Turnitin is an online plagiarism checking tool that compares your work with existing online publications.

To gain access:

Request access to the Plagiarism-Check Blackboard site
Access to this site will be continuous throughout your time in GMS

How it works:

Upload your papers to Blackboard Learn to check for similarity index
Submit multiple versions of papers, take home assignments, theses or dissertations and rewrite text as needed

Extended Directions:

You will be asked to give your name, email BUID and the submission type (i.e. Dissertation, Thesis or Paper) and your GMS program affiliation.
After verifying you are not a robot, you be should sent to a new page and get a notification saying “We have received your request to be added to the plagiarism check Blackboard Learn site.” It will take some time for your request to be approved (at least 10 min, possibly 24 hr). The next time you log in to Blackboard, under ‘My Courses’ in the right-hand column you should see the entry: “GMS Plagiarism Check”.
Then click on “>> View/Complete” (The first time you use Turnitin it will ask you to agree the user agreement). If you have never submitted a document before there should be a submit button. If you have submitted before you will need to click the resubmit button to submit your new or revised document. You may get a warning that resubmitting will replace your earlier submission. It also reminds you that you can only upload 3 documents in 24 hours.
You can browse to find the document on your computer then click ‘upload’
You will get a message saying it may take up to 2-min to load
Once the document is loaded be sure to click on ‘confirm’
You should get a congratulatory message. (You will also get an email confirming the successful submission.)
Click on the link to return to submission list
You will likely see that your document ‘similarity’ index is ‘processing.’ The algorithm may take a few hours to run. You will need check back and see when it has finished.
Press “view” on the far right to see the submitted manuscript with Turnitin’s Feedback Studio which has some interesting automation features.
Alternatively, you can download the results with the arrow icon on the far right of the display
NOTE: Students cannot submit more than 3 documents in a 24hour period. Please plan accordingly or use an alternatively resource like Turnitin Draft Coach alternative via Google Doc
It is recommended that you remove the bibliography/references prior to submission to Turnitin.
Because Turnitin cannot scan Images and Figures these can also be removed prior to the check.
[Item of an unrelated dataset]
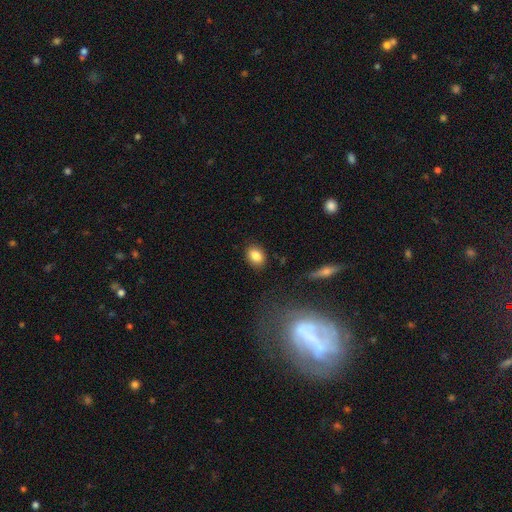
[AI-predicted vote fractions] A smooth galaxy with no disk features (84%) that is in between round and cigar-shaped (68%). Merging: none (86%).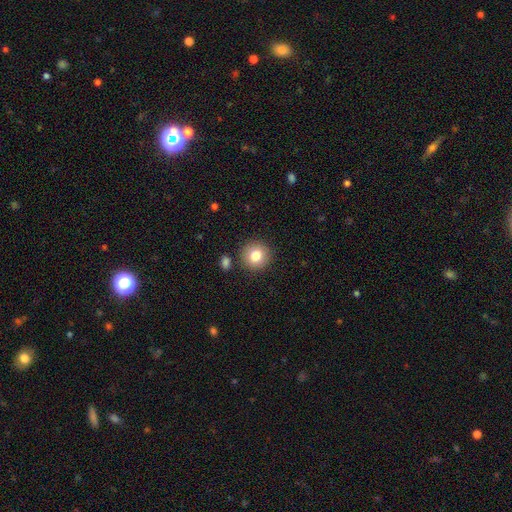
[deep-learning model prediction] smooth 81%, star or artifact 10%, featured or disk 9%. Down the decision tree: how rounded — round (92%); merging — none (87%).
You must manually check images and figures for plagiarism and potential copyright violations.
Published manuscripts should be removed from your thesis or dissertation prior to submission to Turnitin, assuming that they have already been analyzed by Turnitin. If they have not been, they should be included. Unpublished manuscripts should be included in your submission to Turnitin. • How to interpret a “Turnitin Originality Report”
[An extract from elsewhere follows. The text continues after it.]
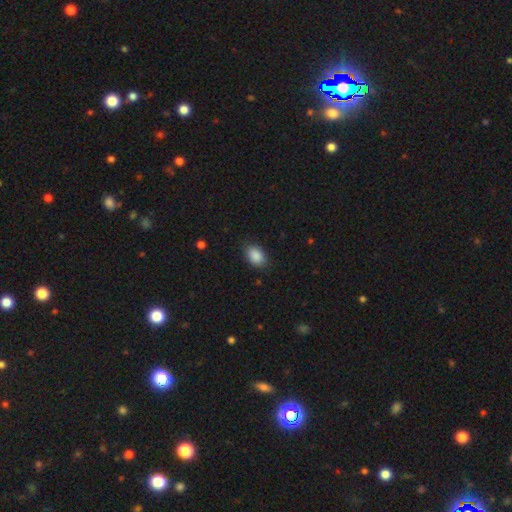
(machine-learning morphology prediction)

How to Interpret Your Score Report

Similarity index, Similarity by Source, Internet Sources, Publications, & Student Papers
Generally, the similarity index should be less than 20%.
A common definition may be acceptable.
Did it identify methods or protocols from your lab? These will need to be rewritten.
Did it identify matches to publications or text from the internet—again these sentences, paragraphs, sections will need to be rewritten
If you have any questions interpreting the Turnitin report please reach out to your faculty mentors.
Once you have made edits it is important to resubmit the document for a final check.
The final Turnitin report should be submitted to your mentor and first reader for approval.
Having problems with Turnitin: Reach out to Dr. Theresa Davies for assistance ( [email protected] )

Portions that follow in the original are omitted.